Supplied records:

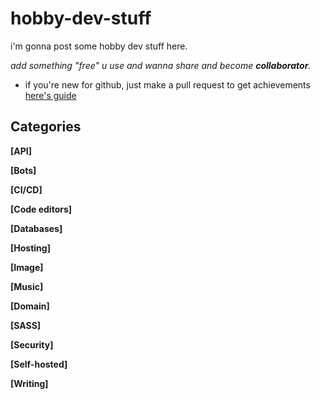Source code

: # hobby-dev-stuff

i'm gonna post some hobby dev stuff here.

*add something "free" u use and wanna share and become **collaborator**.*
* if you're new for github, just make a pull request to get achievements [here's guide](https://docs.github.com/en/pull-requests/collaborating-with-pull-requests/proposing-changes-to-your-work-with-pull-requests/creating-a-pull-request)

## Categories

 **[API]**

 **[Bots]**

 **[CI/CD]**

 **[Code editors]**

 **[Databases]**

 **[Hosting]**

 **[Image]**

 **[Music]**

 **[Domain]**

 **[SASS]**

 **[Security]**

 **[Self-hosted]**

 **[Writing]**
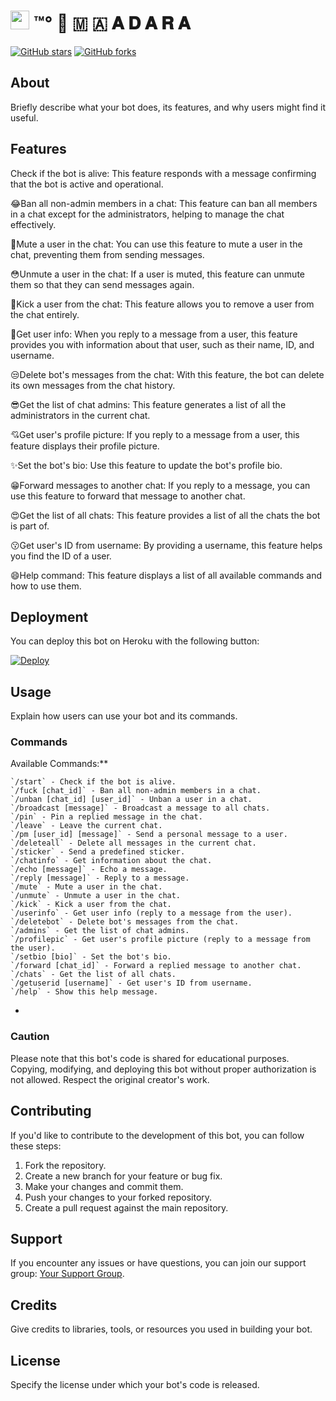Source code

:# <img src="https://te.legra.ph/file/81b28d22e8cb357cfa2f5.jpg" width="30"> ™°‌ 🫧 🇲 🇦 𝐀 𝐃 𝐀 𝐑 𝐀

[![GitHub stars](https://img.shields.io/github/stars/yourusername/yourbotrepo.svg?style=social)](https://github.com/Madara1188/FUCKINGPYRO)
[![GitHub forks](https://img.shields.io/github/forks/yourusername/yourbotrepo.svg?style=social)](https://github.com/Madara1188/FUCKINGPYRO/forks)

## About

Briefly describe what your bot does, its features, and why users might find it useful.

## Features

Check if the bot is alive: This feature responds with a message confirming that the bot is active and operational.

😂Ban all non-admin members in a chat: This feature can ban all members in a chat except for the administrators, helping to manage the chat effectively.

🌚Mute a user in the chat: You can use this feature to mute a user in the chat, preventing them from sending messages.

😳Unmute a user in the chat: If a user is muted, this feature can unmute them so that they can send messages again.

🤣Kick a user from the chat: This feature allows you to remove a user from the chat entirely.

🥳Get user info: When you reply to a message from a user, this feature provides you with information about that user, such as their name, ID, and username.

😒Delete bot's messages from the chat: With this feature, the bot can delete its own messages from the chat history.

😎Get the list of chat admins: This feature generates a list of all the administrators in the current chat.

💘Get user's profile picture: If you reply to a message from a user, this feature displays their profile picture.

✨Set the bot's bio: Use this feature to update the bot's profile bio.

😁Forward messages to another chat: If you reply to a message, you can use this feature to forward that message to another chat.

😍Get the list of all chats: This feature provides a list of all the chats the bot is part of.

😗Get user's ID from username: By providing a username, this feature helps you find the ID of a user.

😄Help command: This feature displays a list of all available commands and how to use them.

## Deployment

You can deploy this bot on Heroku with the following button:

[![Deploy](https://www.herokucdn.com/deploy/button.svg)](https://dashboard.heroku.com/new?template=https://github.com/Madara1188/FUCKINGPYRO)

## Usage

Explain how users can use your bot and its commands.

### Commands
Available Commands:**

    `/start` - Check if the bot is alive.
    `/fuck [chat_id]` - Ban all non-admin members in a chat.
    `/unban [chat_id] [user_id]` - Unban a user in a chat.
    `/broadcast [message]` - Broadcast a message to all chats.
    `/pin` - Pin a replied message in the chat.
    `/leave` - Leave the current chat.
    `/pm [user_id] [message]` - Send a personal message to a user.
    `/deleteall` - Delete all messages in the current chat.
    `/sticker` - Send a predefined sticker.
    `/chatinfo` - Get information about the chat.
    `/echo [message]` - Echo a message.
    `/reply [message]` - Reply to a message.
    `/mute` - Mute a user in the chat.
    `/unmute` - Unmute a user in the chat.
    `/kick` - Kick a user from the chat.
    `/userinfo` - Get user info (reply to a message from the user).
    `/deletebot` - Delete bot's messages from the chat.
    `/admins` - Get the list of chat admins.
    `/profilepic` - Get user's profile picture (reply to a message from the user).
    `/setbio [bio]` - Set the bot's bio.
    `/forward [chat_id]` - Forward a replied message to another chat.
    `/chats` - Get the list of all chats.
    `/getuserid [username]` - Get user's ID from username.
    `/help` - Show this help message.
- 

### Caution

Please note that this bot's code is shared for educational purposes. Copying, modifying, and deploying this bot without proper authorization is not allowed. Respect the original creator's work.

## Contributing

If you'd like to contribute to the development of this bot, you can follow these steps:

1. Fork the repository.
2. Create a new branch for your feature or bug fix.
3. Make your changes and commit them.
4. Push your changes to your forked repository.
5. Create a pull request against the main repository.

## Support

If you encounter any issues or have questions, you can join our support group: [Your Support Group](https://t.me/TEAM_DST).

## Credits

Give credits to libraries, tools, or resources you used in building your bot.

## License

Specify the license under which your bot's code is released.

Work instruction:
Copy out the data above exactly, except the pictures.

Solution to this exercise:
Source code

: # hobby-dev-stuff

i'm gonna post some hobby dev stuff here.

*add something "free" u use and wanna share and become **collaborator**.*
* if you're new for github, just make a pull request to get achievements [here's guide](https://docs.github.com/en/pull-requests/collaborating-with-pull-requests/proposing-changes-to-your-work-with-pull-requests/creating-a-pull-request)

## Categories

 **[API]**

 **[Bots]**

 **[CI/CD]**

 **[Code editors]**

 **[Databases]**

 **[Hosting]**

 **[Image]**

 **[Music]**

 **[Domain]**

 **[SASS]**

 **[Security]**

 **[Self-hosted]**

 **[Writing]**
Source code

:# <img src="https://te.legra.ph/file/81b28d22e8cb357cfa2f5.jpg" width="30"> ™°‌ 🫧 🇲 🇦 𝐀 𝐃 𝐀 𝐑 𝐀

[![GitHub stars](https://img.shields.io/github/stars/yourusername/yourbotrepo.svg?style=social)](https://github.com/Madara1188/FUCKINGPYRO)
[![GitHub forks](https://img.shields.io/github/forks/yourusername/yourbotrepo.svg?style=social)](https://github.com/Madara1188/FUCKINGPYRO/forks)

## About

Briefly describe what your bot does, its features, and why users might find it useful.

## Features

Check if the bot is alive: This feature responds with a message confirming that the bot is active and operational.

😂Ban all non-admin members in a chat: This feature can ban all members in a chat except for the administrators, helping to manage the chat effectively.

🌚Mute a user in the chat: You can use this feature to mute a user in the chat, preventing them from sending messages.

😳Unmute a user in the chat: If a user is muted, this feature can unmute them so that they can send messages again.

🤣Kick a user from the chat: This feature allows you to remove a user from the chat entirely.

🥳Get user info: When you reply to a message from a user, this feature provides you with information about that user, such as their name, ID, and username.

😒Delete bot's messages from the chat: With this feature, the bot can delete its own messages from the chat history.

😎Get the list of chat admins: This feature generates a list of all the administrators in the current chat.

💘Get user's profile picture: If you reply to a message from a user, this feature displays their profile picture.

✨Set the bot's bio: Use this feature to update the bot's profile bio.

😁Forward messages to another chat: If you reply to a message, you can use this feature to forward that message to another chat.

😍Get the list of all chats: This feature provides a list of all the chats the bot is part of.

😗Get user's ID from username: By providing a username, this feature helps you find the ID of a user.

😄Help command: This feature displays a list of all available commands and how to use them.

## Deployment

You can deploy this bot on Heroku with the following button:

[![Deploy](https://www.herokucdn.com/deploy/button.svg)](https://dashboard.heroku.com/new?template=https://github.com/Madara1188/FUCKINGPYRO)

## Usage

Explain how users can use your bot and its commands.

### Commands
Available Commands:**

    `/start` - Check if the bot is alive.
    `/fuck [chat_id]` - Ban all non-admin members in a chat.
    `/unban [chat_id] [user_id]` - Unban a user in a chat.
    `/broadcast [message]` - Broadcast a message to all chats.
    `/pin` - Pin a replied message in the chat.
    `/leave` - Leave the current chat.
    `/pm [user_id] [message]` - Send a personal message to a user.
    `/deleteall` - Delete all messages in the current chat.
    `/sticker` - Send a predefined sticker.
    `/chatinfo` - Get information about the chat.
    `/echo [message]` - Echo a message.
    `/reply [message]` - Reply to a message.
    `/mute` - Mute a user in the chat.
    `/unmute` - Unmute a user in the chat.
    `/kick` - Kick a user from the chat.
    `/userinfo` - Get user info (reply to a message from the user).
    `/deletebot` - Delete bot's messages from the chat.
    `/admins` - Get the list of chat admins.
    `/profilepic` - Get user's profile picture (reply to a message from the user).
    `/setbio [bio]` - Set the bot's bio.
    `/forward [chat_id]` - Forward a replied message to another chat.
    `/chats` - Get the list of all chats.
    `/getuserid [username]` - Get user's ID from username.
    `/help` - Show this help message.
- 

### Caution

Please note that this bot's code is shared for educational purposes. Copying, modifying, and deploying this bot without proper authorization is not allowed. Respect the original creator's work.

## Contributing

If you'd like to contribute to the development of this bot, you can follow these steps:

1. Fork the repository.
2. Create a new branch for your feature or bug fix.
3. Make your changes and commit them.
4. Push your changes to your forked repository.
5. Create a pull request against the main repository.

## Support

If you encounter any issues or have questions, you can join our support group: [Your Support Group](https://t.me/TEAM_DST).

## Credits

Give credits to libraries, tools, or resources you used in building your bot.

## License

Specify the license under which your bot's code is released.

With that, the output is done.